The first phase of this process, the recruitment of staff anticipated for 2019, is currently being put in place.

A new Environmental Health Officer Panel is also scheduled to be in place by February 2019 and can be deployed rapidly in a no-deal Brexit scenario.

Speaking earlier on RTE Radio 1 show Morning Ireland, Fianna Fail’s Brexit spokesperson Lisa Chambers voiced her concerns.

“The biggest concern for me reading this document is around agriculture and agri-food. It is by far the most affected sector.

The only plan that I can see is to diversify markets to try and move away from the UK being our biggest market.
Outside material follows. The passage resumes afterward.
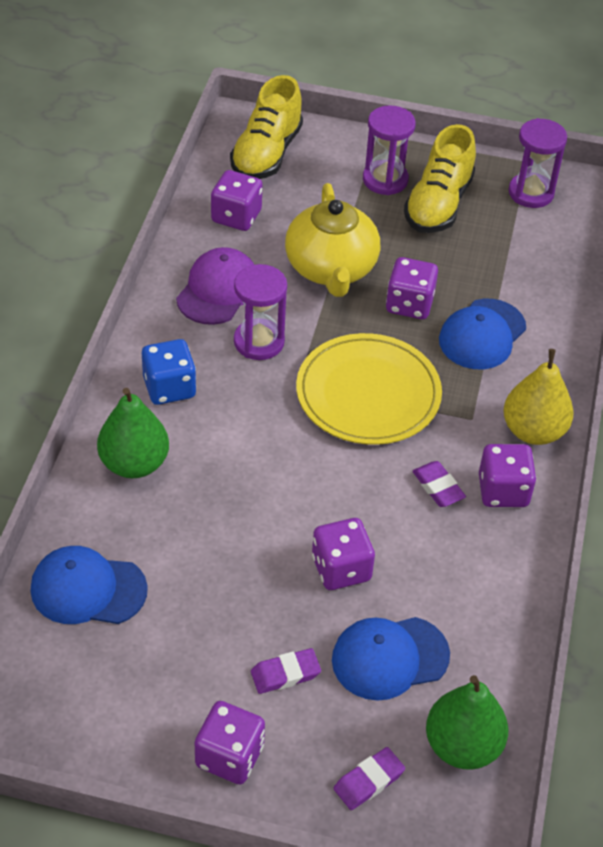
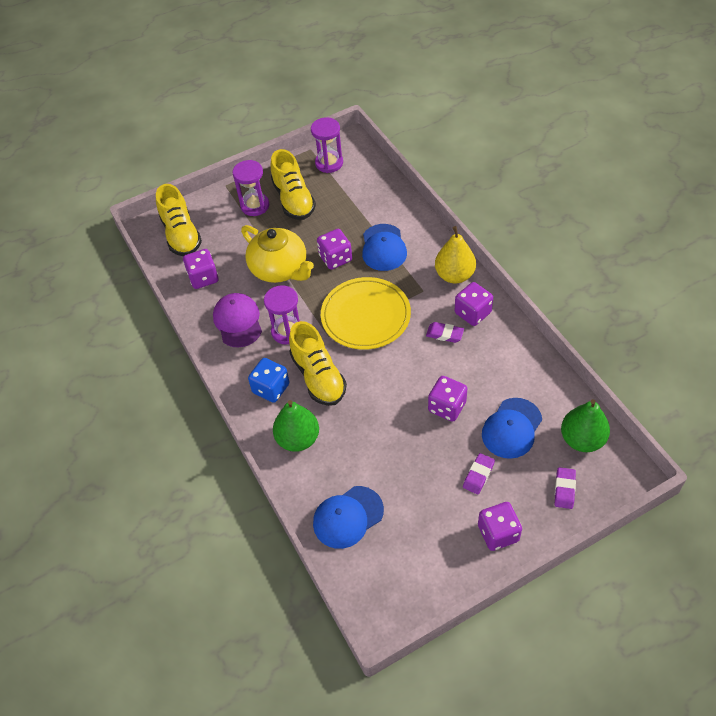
camera: 35 degrees left, 5 degrees up
none -> yellow shoe [289,321,347,406]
But that is a medium to long-term goal.

“In the short term, the agri sector is extremely exposed and I am not satisfied that there is sufficient planning done to try and protect against that,” she said.

Also Read: Government’s no-deal Brexit plan: What does it say about agriculture?

The Tanaiste and Minister for Foreign Affairs and Trade, Simon Coveney, has stated that there is “no contingency plan” in place to avoid a hard border.

We don’t have a contingency plan to avoid a hard border in this document; that does not mean we are not absolutely committed to avoiding border infrastructure.

“It becomes very, very difficult to get right, in the absence of a deal that has already been agreed and is on the table. There are no easy answers,” he said last night (Wednesday, December 19).

In the working document the Government recognises that, given the proximity of the formal date for UK exit from the EU of March 29, 2019, the prospect of a no-deal Brexit is “very real“.

The Government also states its “regret” that, as of yet, the withdrawal agreement – agreed between the EU, including Ireland, and the UK – has not been approved by the UK Parliament.